═════ Data section ═════

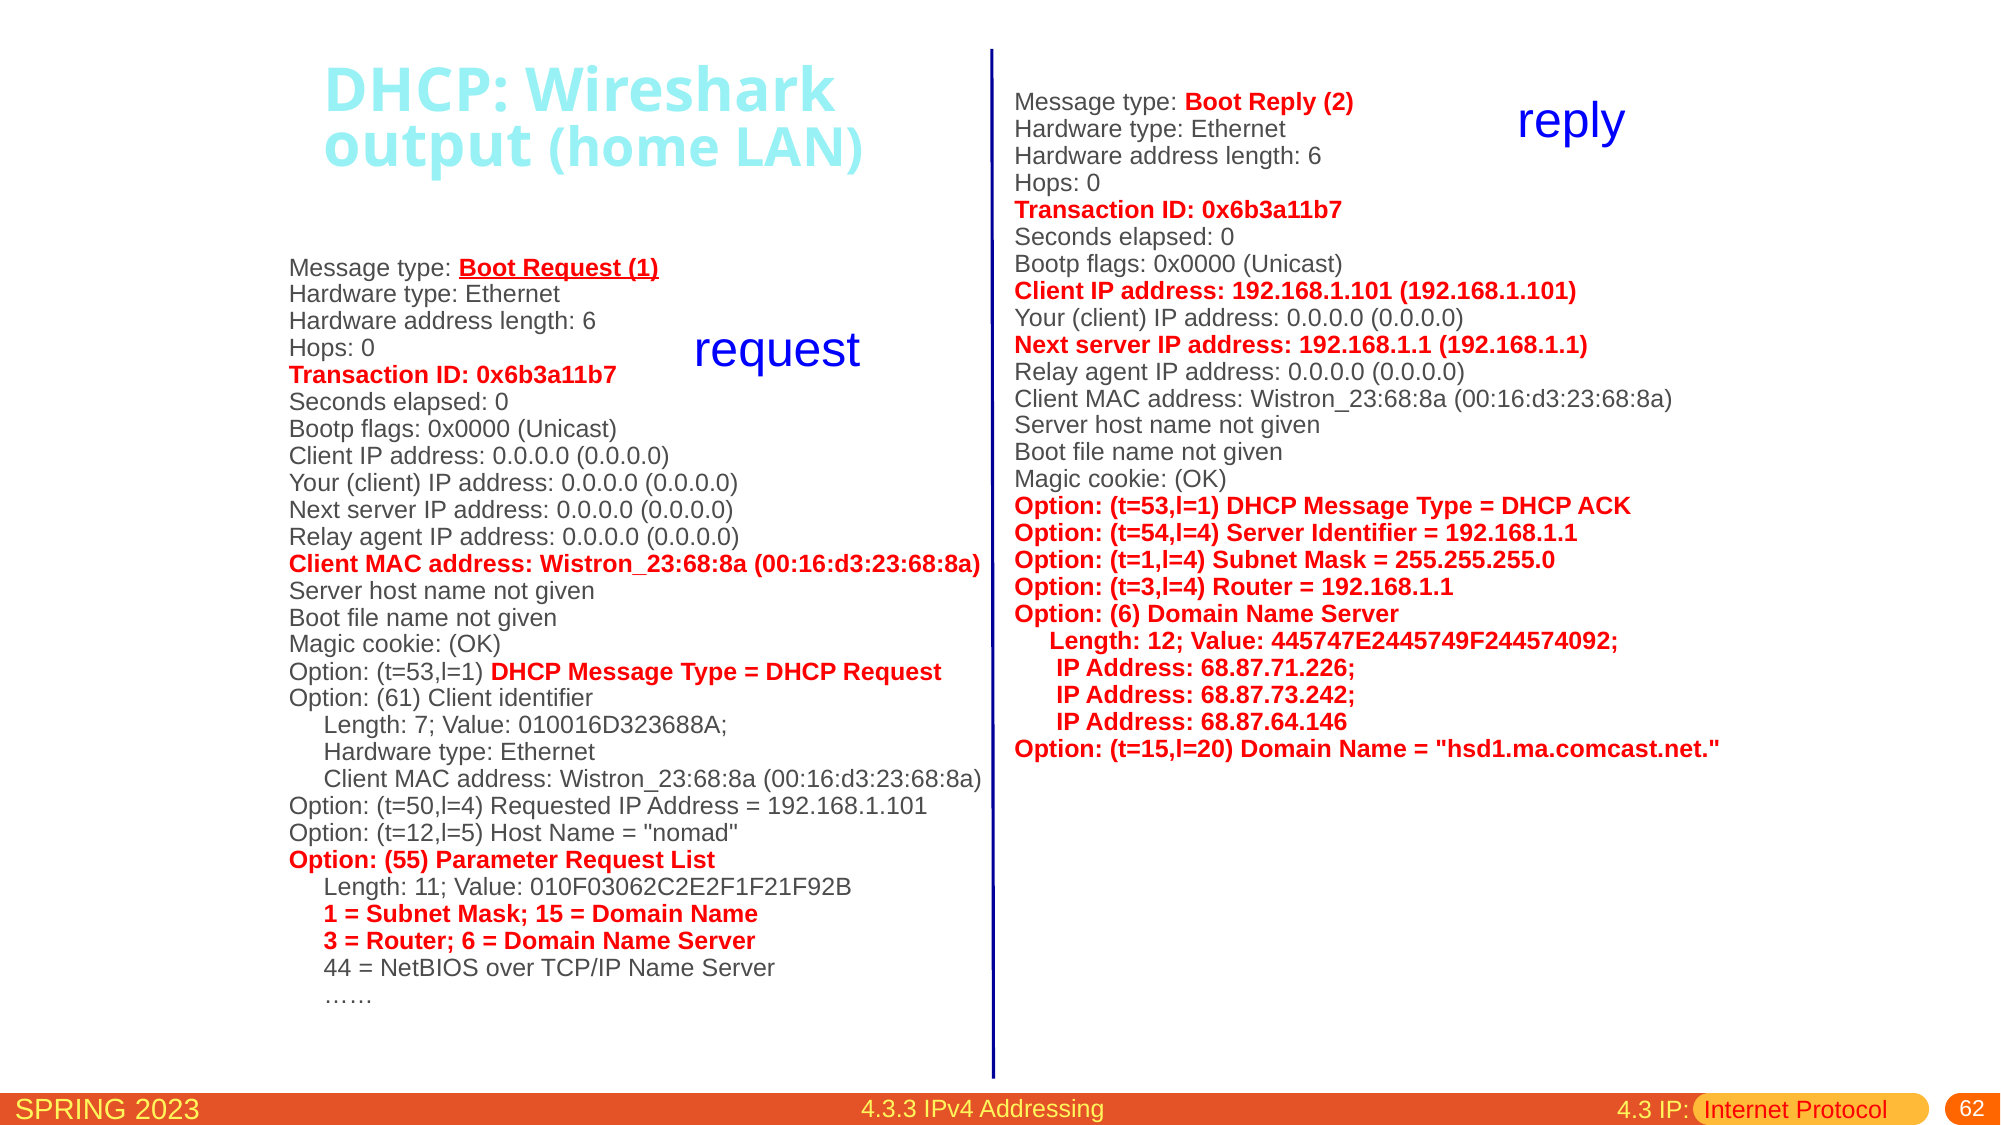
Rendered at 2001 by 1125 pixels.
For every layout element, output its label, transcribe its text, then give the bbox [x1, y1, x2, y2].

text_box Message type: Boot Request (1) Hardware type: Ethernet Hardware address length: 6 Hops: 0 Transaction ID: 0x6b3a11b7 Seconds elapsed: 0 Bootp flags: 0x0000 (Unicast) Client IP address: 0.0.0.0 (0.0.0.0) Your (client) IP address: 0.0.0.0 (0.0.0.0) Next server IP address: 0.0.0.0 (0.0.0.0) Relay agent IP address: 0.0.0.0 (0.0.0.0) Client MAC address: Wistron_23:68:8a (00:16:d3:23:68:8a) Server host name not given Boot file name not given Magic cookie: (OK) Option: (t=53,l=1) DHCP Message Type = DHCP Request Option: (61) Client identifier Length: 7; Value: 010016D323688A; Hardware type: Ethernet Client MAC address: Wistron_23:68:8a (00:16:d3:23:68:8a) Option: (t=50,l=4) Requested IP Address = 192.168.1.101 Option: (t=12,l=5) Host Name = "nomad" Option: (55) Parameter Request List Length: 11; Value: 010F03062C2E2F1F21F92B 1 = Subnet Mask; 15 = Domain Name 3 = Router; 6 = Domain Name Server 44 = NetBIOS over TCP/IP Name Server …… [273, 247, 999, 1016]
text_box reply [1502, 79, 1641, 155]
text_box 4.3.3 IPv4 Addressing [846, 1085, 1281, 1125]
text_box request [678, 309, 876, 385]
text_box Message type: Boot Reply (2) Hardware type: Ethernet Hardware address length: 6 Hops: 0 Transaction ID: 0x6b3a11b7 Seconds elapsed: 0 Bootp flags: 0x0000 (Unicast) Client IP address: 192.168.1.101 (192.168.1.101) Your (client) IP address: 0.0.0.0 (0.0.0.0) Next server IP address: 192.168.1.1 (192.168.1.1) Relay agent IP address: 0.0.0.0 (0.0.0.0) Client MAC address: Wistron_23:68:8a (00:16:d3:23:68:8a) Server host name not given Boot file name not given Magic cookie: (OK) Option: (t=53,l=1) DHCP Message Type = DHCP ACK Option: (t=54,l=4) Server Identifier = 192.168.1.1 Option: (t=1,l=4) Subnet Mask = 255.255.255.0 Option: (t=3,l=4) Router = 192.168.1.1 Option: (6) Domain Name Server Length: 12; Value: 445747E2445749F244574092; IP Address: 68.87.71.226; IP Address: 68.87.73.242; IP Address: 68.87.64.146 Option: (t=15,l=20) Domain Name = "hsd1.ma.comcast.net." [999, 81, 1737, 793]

═════

What this task involves: What lines of the preceding data include the string "Type"? Pull them out.

Final answer:
text_box Message type: Boot Request (1) Hardware type: Ethernet Hardware address length: 6 Hops: 0 Transaction ID: 0x6b3a11b7 Seconds elapsed: 0 Bootp flags: 0x0000 (Unicast) Client IP address: 0.0.0.0 (0.0.0.0) Your (client) IP address: 0.0.0.0 (0.0.0.0) Next server IP address: 0.0.0.0 (0.0.0.0) Relay agent IP address: 0.0.0.0 (0.0.0.0) Client MAC address: Wistron_23:68:8a (00:16:d3:23:68:8a) Server host name not given Boot file name not given Magic cookie: (OK) Option: (t=53,l=1) DHCP Message Type = DHCP Request Option: (61) Client identifier Length: 7; Value: 010016D323688A; Hardware type: Ethernet Client MAC address: Wistron_23:68:8a (00:16:d3:23:68:8a) Option: (t=50,l=4) Requested IP Address = 192.168.1.101 Option: (t=12,l=5) Host Name = "nomad" Option: (55) Parameter Request List Length: 11; Value: 010F03062C2E2F1F21F92B 1 = Subnet Mask; 15 = Domain Name 3 = Router; 6 = Domain Name Server 44 = NetBIOS over TCP/IP Name Server …… [273, 247, 999, 1016]
text_box Message type: Boot Reply (2) Hardware type: Ethernet Hardware address length: 6 Hops: 0 Transaction ID: 0x6b3a11b7 Seconds elapsed: 0 Bootp flags: 0x0000 (Unicast) Client IP address: 192.168.1.101 (192.168.1.101) Your (client) IP address: 0.0.0.0 (0.0.0.0) Next server IP address: 192.168.1.1 (192.168.1.1) Relay agent IP address: 0.0.0.0 (0.0.0.0) Client MAC address: Wistron_23:68:8a (00:16:d3:23:68:8a) Server host name not given Boot file name not given Magic cookie: (OK) Option: (t=53,l=1) DHCP Message Type = DHCP ACK Option: (t=54,l=4) Server Identifier = 192.168.1.1 Option: (t=1,l=4) Subnet Mask = 255.255.255.0 Option: (t=3,l=4) Router = 192.168.1.1 Option: (6) Domain Name Server Length: 12; Value: 445747E2445749F244574092; IP Address: 68.87.71.226; IP Address: 68.87.73.242; IP Address: 68.87.64.146 Option: (t=15,l=20) Domain Name = "hsd1.ma.comcast.net." [999, 81, 1737, 793]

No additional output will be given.